__Kutipan untuk Dibaca__.
JurnalPatroliNews – Jakarta – Perserikatan Bangsa-Bangsa (PBB) melalui badan penerbangannya, ICAO (Organisasi Penerbangan Sipil Internasional), menyatakan bahwa Rusia bertanggung jawab dalam insiden jatuhnya pesawat Malaysia Airlines MH17 yang terjadi pada 2014 silam. Temuan ini didasarkan pada bukti-bukti yang kuat dan resmi.
Dalam pernyataannya, ICAO menuding Moskow telah gagal menjalankan kewajiban berdasarkan hukum internasional di sektor penerbangan sipil. “Federasi Rusia tidak menjalankan tanggung jawab hukum internasional terkait keselamatan udara dalam insiden jatuhnya MH17,” demikian kutipan ICAO, sebagaimana dilaporkan AFP pada Selasa, 13 Mei 2025.

Data yang dikumpulkan:
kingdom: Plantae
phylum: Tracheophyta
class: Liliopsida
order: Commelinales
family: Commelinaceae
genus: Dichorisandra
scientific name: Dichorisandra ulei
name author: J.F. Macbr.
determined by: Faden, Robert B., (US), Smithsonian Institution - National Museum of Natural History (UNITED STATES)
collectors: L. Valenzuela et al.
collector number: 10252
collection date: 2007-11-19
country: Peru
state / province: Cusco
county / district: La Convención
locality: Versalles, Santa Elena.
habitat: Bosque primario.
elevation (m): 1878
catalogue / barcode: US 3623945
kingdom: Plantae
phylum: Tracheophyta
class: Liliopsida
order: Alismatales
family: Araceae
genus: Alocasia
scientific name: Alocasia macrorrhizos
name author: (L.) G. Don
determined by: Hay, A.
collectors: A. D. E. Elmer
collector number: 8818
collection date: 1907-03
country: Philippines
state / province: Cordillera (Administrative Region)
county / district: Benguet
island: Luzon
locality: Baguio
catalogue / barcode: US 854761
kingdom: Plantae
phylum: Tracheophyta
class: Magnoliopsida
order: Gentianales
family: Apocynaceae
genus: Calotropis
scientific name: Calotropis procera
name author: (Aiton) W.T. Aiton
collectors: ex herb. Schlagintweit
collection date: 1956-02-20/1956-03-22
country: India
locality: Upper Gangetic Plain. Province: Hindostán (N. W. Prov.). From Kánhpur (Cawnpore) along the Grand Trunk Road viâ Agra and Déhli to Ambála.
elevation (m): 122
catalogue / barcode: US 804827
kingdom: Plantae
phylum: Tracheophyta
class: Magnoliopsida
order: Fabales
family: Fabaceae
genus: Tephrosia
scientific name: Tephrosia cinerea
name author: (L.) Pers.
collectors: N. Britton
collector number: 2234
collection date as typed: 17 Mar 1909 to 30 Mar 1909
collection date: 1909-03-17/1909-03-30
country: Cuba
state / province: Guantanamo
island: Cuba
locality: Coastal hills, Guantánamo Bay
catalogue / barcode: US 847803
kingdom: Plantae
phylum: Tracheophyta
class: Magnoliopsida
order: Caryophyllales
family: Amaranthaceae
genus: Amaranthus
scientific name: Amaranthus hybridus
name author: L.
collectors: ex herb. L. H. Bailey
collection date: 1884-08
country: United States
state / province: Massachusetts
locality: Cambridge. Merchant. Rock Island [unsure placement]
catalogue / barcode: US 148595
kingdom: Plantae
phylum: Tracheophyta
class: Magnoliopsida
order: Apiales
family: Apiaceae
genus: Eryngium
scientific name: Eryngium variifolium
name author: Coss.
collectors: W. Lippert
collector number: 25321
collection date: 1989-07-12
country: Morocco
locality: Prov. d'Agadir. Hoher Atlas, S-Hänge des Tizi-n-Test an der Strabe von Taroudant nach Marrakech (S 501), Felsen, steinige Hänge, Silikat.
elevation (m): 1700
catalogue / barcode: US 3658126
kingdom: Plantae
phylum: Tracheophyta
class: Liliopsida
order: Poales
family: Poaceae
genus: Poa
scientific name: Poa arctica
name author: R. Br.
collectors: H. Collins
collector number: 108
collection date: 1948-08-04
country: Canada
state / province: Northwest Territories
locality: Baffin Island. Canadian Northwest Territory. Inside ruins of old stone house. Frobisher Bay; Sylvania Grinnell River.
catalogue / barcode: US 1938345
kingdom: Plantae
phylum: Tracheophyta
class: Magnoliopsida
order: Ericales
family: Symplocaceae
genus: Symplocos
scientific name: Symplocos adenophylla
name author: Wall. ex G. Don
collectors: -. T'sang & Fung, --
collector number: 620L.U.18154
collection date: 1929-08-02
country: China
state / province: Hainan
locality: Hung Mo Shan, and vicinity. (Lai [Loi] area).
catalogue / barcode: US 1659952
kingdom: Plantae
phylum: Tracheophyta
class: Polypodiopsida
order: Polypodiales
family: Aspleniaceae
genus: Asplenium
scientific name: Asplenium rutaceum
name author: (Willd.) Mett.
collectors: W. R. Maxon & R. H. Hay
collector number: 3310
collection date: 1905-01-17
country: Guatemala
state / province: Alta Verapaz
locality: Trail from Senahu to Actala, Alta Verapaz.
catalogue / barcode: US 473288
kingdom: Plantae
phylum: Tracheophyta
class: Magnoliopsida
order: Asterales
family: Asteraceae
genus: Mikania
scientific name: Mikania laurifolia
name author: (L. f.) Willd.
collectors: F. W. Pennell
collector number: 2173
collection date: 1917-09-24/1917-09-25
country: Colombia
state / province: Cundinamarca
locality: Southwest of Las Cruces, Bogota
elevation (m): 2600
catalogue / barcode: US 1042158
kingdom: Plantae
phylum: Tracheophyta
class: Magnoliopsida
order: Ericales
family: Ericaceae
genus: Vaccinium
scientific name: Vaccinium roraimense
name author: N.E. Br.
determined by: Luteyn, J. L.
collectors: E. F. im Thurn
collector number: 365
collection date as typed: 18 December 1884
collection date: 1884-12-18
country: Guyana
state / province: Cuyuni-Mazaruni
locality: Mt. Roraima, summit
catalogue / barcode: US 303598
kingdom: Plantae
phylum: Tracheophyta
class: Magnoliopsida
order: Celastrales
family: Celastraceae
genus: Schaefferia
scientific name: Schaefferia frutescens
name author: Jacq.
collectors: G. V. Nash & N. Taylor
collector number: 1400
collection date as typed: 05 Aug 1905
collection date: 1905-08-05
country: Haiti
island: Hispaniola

__Daftar Tugas__.
(A) Kutip tanpa perubahan bagian teks tentang insiden MH17 di antara "JurnalPatroliNews – Jakarta" dan "13 Mei 2025.", kedua batas itu ikut disertakan.
(B) Ubah paragraf teks tentang insiden MH17 yang diawali "Dalam pernyataannya, ICAO menuding" menjadi daftar butir yang lebih ringkas, tanpa menghilangkan fakta utamanya.

__Jawaban per Nomor__.
(A)
JurnalPatroliNews – Jakarta – Perserikatan Bangsa-Bangsa (PBB) melalui badan penerbangannya, ICAO (Organisasi Penerbangan Sipil Internasional), menyatakan bahwa Rusia bertanggung jawab dalam insiden jatuhnya pesawat Malaysia Airlines MH17 yang terjadi pada 2014 silam. Temuan ini didasarkan pada bukti-bukti yang kuat dan resmi.
Dalam pernyataannya, ICAO menuding Moskow telah gagal menjalankan kewajiban berdasarkan hukum internasional di sektor penerbangan sipil. “Federasi Rusia tidak menjalankan tanggung jawab hukum internasional terkait keselamatan udara dalam insiden jatuhnya MH17,” demikian kutipan ICAO, sebagaimana dilaporkan AFP pada Selasa, 13 Mei 2025.

(B)
- ICAO menuding Moskow gagal menjalankan kewajiban hukum internasional di sektor penerbangan sipil.
- Menurut ICAO, Federasi Rusia tidak menjalankan tanggung jawab hukum internasional terkait keselamatan udara dalam insiden jatuhnya MH17.
- Pernyataan tersebut dilaporkan AFP pada Selasa, 13 Mei 2025.